At first glance, Google Analytics looks like a great tool to measure speed. It seems that it displays the actual loading times your users experience. But it can actually give you misleading data depending on your circumstances.
Sample size
Google Analytics by default samples just 1% of visitors to your shop to measure their speed. If you have 1,000 visitors a month that's just 10 that'd be measured.
This means that for it to be able to answer the question 'how fast is my shop to users?' the number of users in the sample should be statistically significant.
To put it another way, if you ran a coffee shop and had 100 customers in a day you ask just 1 if they were happy. If that 1 was unhappy can we say that the other 99 were unhappy too? No. Increase the sample size (the number of customers you ask) and you begin to get a true picture of how happy customers are.

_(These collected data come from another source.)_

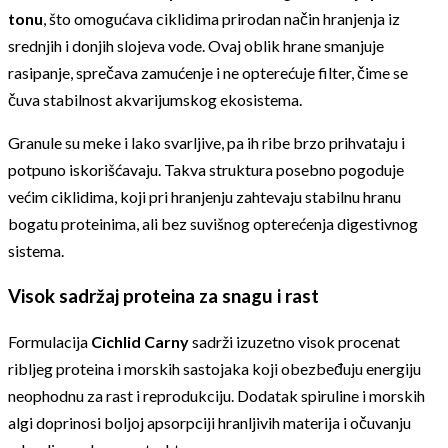
tonu
, što omogućava ciklidima prirodan način hranjenja iz
srednjih i donjih slojeva vode. Ovaj oblik hrane smanjuje
rasipanje, sprečava zamućenje i ne opterećuje filter, čime se
čuva stabilnost akvarijumskog ekosistema.
Granule su meke i lako svarljive, pa ih ribe brzo prihvataju i
potpuno iskorišćavaju. Takva struktura posebno pogoduje
većim ciklidima, koji pri hranjenju zahtevaju stabilnu hranu
bogatu proteinima, ali bez suvišnog opterećenja digestivnog
sistema.
Visok sadržaj proteina za snagu i rast
Formulacija
Cichlid Carny
sadrži izuzetno visok procenat
ribljeg proteina i morskih sastojaka koji obezbeđuju energiju
neophodnu za rast i reprodukciju. Dodatak spiruline i morskih
algi doprinosi boljoj apsorpciji hranljivih materija i očuvanju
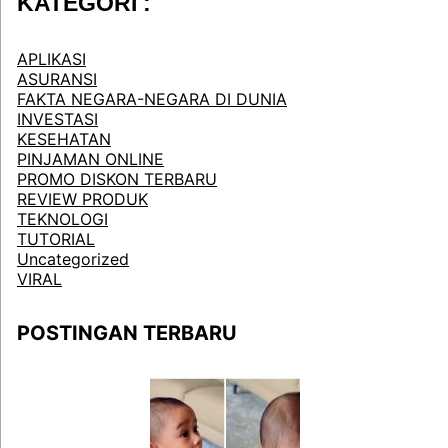
KATEGORI :
APLIKASI
ASURANSI
FAKTA NEGARA-NEGARA DI DUNIA
INVESTASI
KESEHATAN
PINJAMAN ONLINE
PROMO DISKON TERBARU
REVIEW PRODUK
TEKNOLOGI
TUTORIAL
Uncategorized
VIRAL
POSTINGAN TERBARU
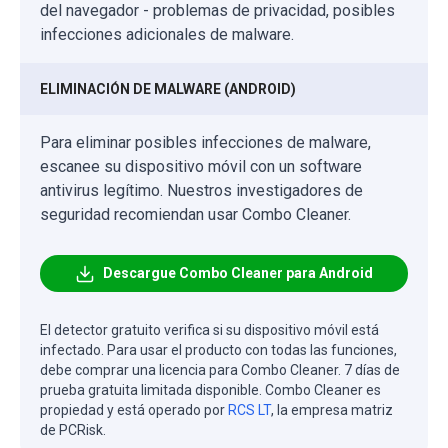
del navegador - problemas de privacidad, posibles
infecciones adicionales de malware.
ELIMINACIÓN DE MALWARE (ANDROID)
Para eliminar posibles infecciones de malware,
escanee su dispositivo móvil con un software
antivirus legítimo. Nuestros investigadores de
seguridad recomiendan usar Combo Cleaner.
Descargue Combo Cleaner para Android
El detector gratuito verifica si su dispositivo móvil está
infectado. Para usar el producto con todas las funciones,
debe comprar una licencia para Combo Cleaner. 7 días de
prueba gratuita limitada disponible. Combo Cleaner es
propiedad y está operado por
RCS LT
, la empresa matriz
de PCRisk.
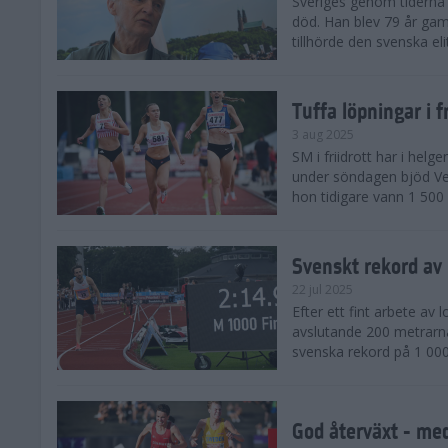
Sveriges genom tiderna 
död. Han blev 79 år gam
tillhörde den svenska eli
Tuffa löpningar i f
3 aug 2025
SM i friidrott har i helg
under söndagen bjöd Ver
hon tidigare vann 1 500 
Svenskt rekord av
22 jul 2025
Efter ett fint arbete av
avslutande 200 metrarna
svenska rekord på 1 000
God återväxt - med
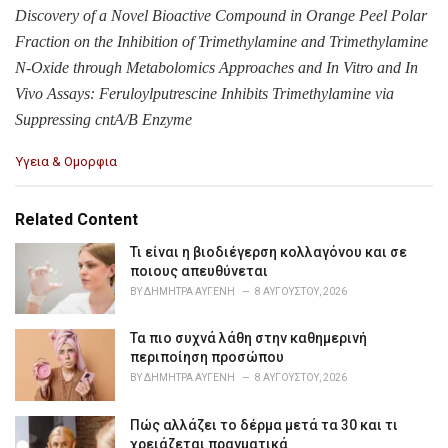
Discovery of a Novel Bioactive Compound in Orange Peel Polar
Fraction on the Inhibition of Trimethylamine and Trimethylamine
N-Oxide through Metabolomics Approaches and In Vitro and In
Vivo Assays: Feruloylputrescine Inhibits Trimethylamine via
Suppressing cntA/B Enzyme
C
Υγεια & Ομορφια
a
t
e
Related Content
g
o
Τι είναι η βιοδιέγερση κολλαγόνου και σε
r
ποιους απευθύνεται
i
BY
ΔΉΜΗΤΡΑ ΑΥΓΈΝΗ
8 ΑΥΓΟΎΣΤΟΥ, 2026
e
s
Τα πιο συχνά λάθη στην καθημερινή
:
περιποίηση προσώπου
BY
ΔΉΜΗΤΡΑ ΑΥΓΈΝΗ
8 ΑΥΓΟΎΣΤΟΥ, 2026
Πώς αλλάζει το δέρμα μετά τα 30 και τι
χρειάζεται πραγματικά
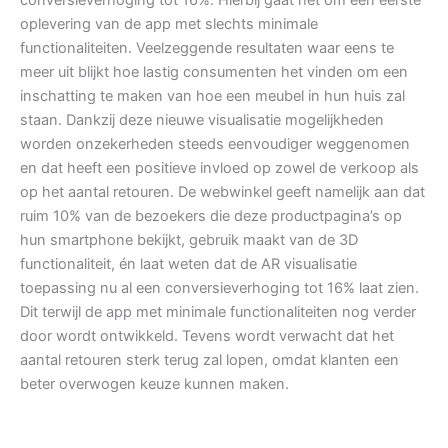
oplevering van de app met slechts minimale
functionaliteiten. Veelzeggende resultaten waar eens te
meer uit blijkt hoe lastig consumenten het vinden om een
inschatting te maken van hoe een meubel in hun huis zal
staan. Dankzij deze nieuwe visualisatie mogelijkheden
worden onzekerheden steeds eenvoudiger weggenomen
en dat heeft een positieve invloed op zowel de verkoop als
op het aantal retouren. De webwinkel geeft namelijk aan dat
ruim 10% van de bezoekers die deze productpagina’s op
hun smartphone bekijkt, gebruik maakt van de 3D
functionaliteit, én laat weten dat de AR visualisatie
toepassing nu al een conversieverhoging tot 16% laat zien.
Dit terwijl de app met minimale functionaliteiten nog verder
door wordt ontwikkeld. Tevens wordt verwacht dat het
aantal retouren sterk terug zal lopen, omdat klanten een
beter overwogen keuze kunnen maken.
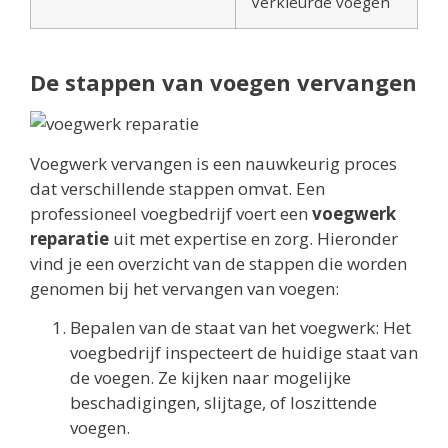
Verkleurde voegen
De stappen van voegen vervangen
Voegwerk vervangen is een nauwkeurig proces
dat verschillende stappen omvat. Een
professioneel voegbedrijf voert een
voegwerk
reparatie
uit met expertise en zorg. Hieronder
vind je een overzicht van de stappen die worden
genomen bij het vervangen van voegen:
Bepalen van de staat van het voegwerk: Het
voegbedrijf inspecteert de huidige staat van
de voegen. Ze kijken naar mogelijke
beschadigingen, slijtage, of loszittende
voegen.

Shops without a lot of visitors will not have a large enough sample size to use Google Analytics to measure speed.
Data lag
If you make a change today to improve your speed it will not show in Google Analytics straight away. Wait at least one day until you start to gather data.
Then wait until you have gathered enough data to be statistically significant. Similar to the 'sample size' problem, you will need to wait until enough users have been measured to paint an accurate picture of your shop speed.
Factors out of your control
If a user without a broadband internet connection browses your shop and it takes 30 seconds to load your page, Google Analytics will show 30 seconds. The majority of their loading time was not your shop code, server, images etc. it was their own slow internet connection.
Browsing Google for that same user may take 30 seconds, all due to their own internet connection.
These outliers are very common with a small sample in Google Analytics but are smoothed out when taking a large enough time period and number of users into the measurement.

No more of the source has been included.